PBC asks Musharraf to relinquish one office
LAHORE, Aug 22: The Punjab Bar Council on Tuesday urged President Gen Pervez Musharraf to relinquish either of the two offices he was holding as present in violation of the 1973 constitution.
Speaking at a news conference, PBC’s acting vice-chairperson Mohammad Iqbal Mohal supported various letters written by a number of political people, calling on the president to relinquish the office of the chief executive.
He said that the council was also planning to send to parliament within one month a memorandum bearing the signatures of nearly 100,000 lawyers, writers, professionals, artists and intellectuals asking legislators to ensure that Gen Musharraf vacated the office of the chief executive.
Flanked by bar council’s other members, Mr Mohal said that Article 43 of the constitution clearly provided that the president should not hold any other office of profit or occupy any other position. This provision of the constitution, he said, barred Gen Musharraf from holding the office of the president.

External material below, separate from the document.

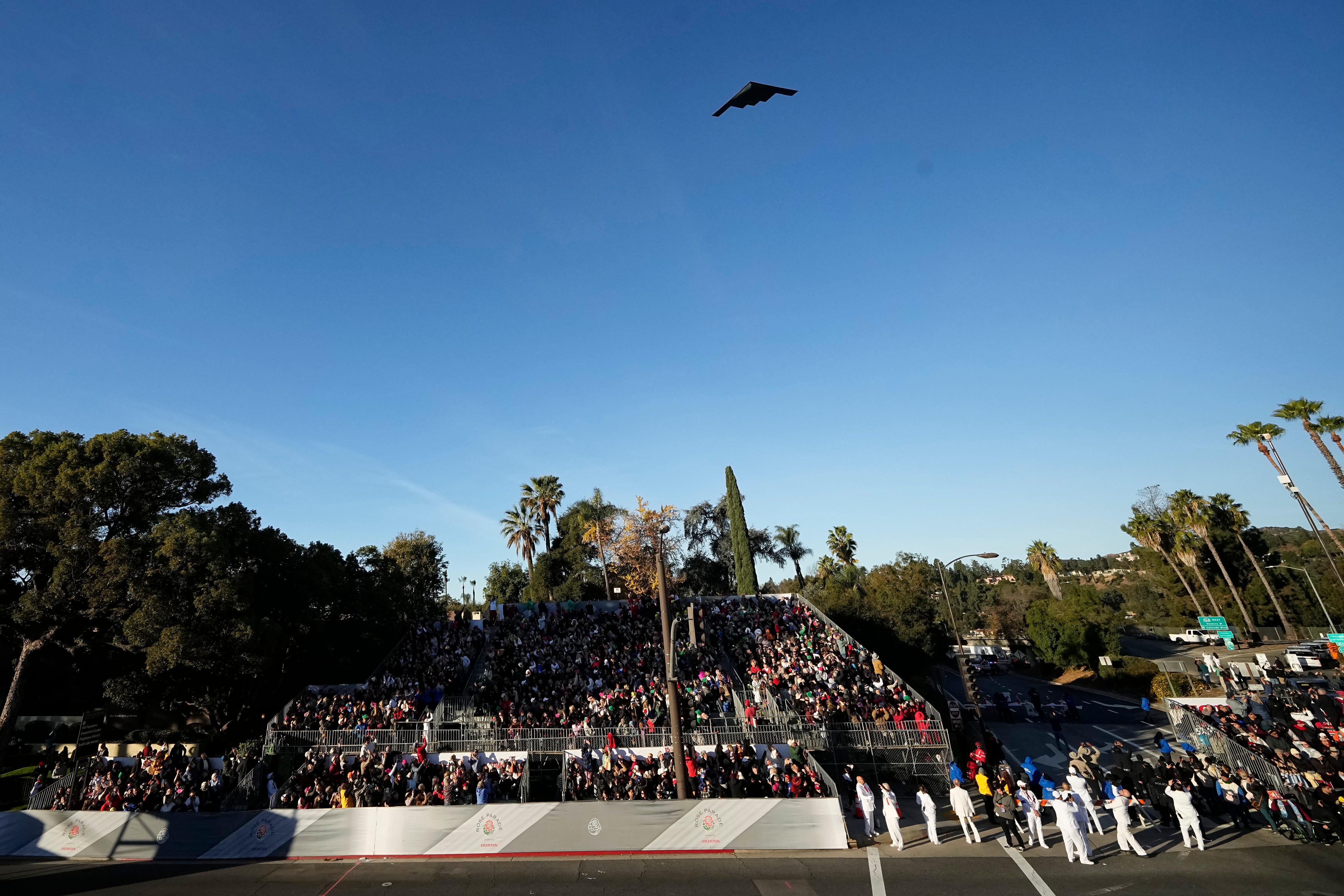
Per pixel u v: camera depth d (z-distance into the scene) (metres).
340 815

As for the National Assembly enacting a law which allowed Gen Musharraf to remain in presidency while in uniform, he said the national legislature could not permit the Chief of the Army Staff to also hold the office of the president through a law which was subordinate to the constitution.
He said it was ironic that the national legislature which was the creation of the 1973 constitution had undermined its creator law in an unconstitutional manner, he added.
The PBC acting vice-chairperson said Article 41(7) of the constitution ordained that Gen Musharraf ‘shall’ relinquish the office of the chief executive in accordance with a Supreme Court judgment of May 12, 2000. He said the apex court had directed Gen Musharraf to leave the presidency within three years and his stay in the office had lapsed more than a year ago.
Mr Mohal requested Supreme Court Bar association president Malik Mohammad Qayyum that he should desist from pursuing a bar politics which was not consistent with the ‘collective wisdom’ of the lawyers community.